Below are the records; pull every line that includes "Three".

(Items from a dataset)
━━━━━━━━━━━━━━━━
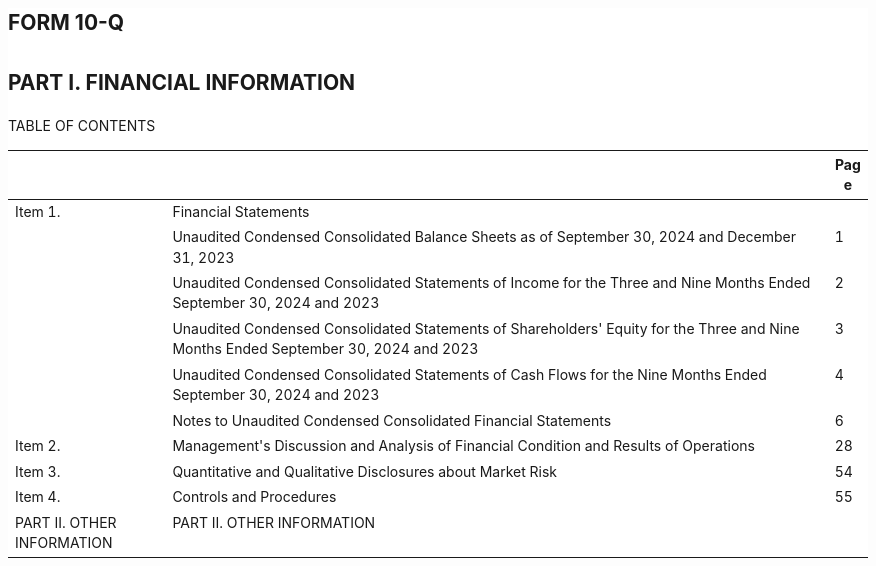 <h2>FORM 10-Q</h2>
<h2>PART I. FINANCIAL INFORMATION</h2>
<p>TABLE OF CONTENTS</p>
<table>
<thead>
<tr>
<th></th>
<th></th>
<th>Page</th>
</tr>
</thead>
<tbody>
<tr>
<td>Item 1.</td>
<td>Financial Statements</td>
<td></td>
</tr>
<tr>
<td></td>
<td>Unaudited Condensed Consolidated Balance Sheets as of September 30, 2024 and December 31, 2023</td>
<td>1</td>
</tr>
<tr>
<td></td>
<td>Unaudited Condensed Consolidated Statements of Income for the Three and Nine Months Ended September 30, 2024 and 2023</td>
<td>2</td>
</tr>
<tr>
<td></td>
<td>Unaudited Condensed Consolidated Statements of Shareholders' Equity for the Three and Nine Months Ended September 30, 2024 and 2023</td>
<td>3</td>
</tr>
<tr>
<td></td>
<td>Unaudited Condensed Consolidated Statements of Cash Flows for the Nine Months Ended September 30, 2024 and 2023</td>
<td>4</td>
</tr>
<tr>
<td></td>
<td>Notes to Unaudited Condensed Consolidated Financial Statements</td>
<td>6</td>
</tr>
<tr>
<td>Item 2.</td>
<td>Management's Discussion and Analysis of Financial Condition and Results of Operations</td>
<td>28</td>
</tr>
<tr>
<td>Item 3.</td>
<td>Quantitative and Qualitative Disclosures about Market Risk</td>
<td>54</td>
</tr>
<tr>
<td>Item 4.</td>
<td>Controls and Procedures</td>
<td>55</td>
</tr>
<tr>
<td>PART II. OTHER INFORMATION</td>
<td>PART II. OTHER INFORMATION</td>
━━━━━━━━━━━━━━━━
- [EXERCISE SOLUTION]:
<td>Unaudited Condensed Consolidated Statements of Income for the Three and Nine Months Ended September 30, 2024 and 2023</td>
<td>Unaudited Condensed Consolidated Statements of Shareholders' Equity for the Three and Nine Months Ended September 30, 2024 and 2023</td>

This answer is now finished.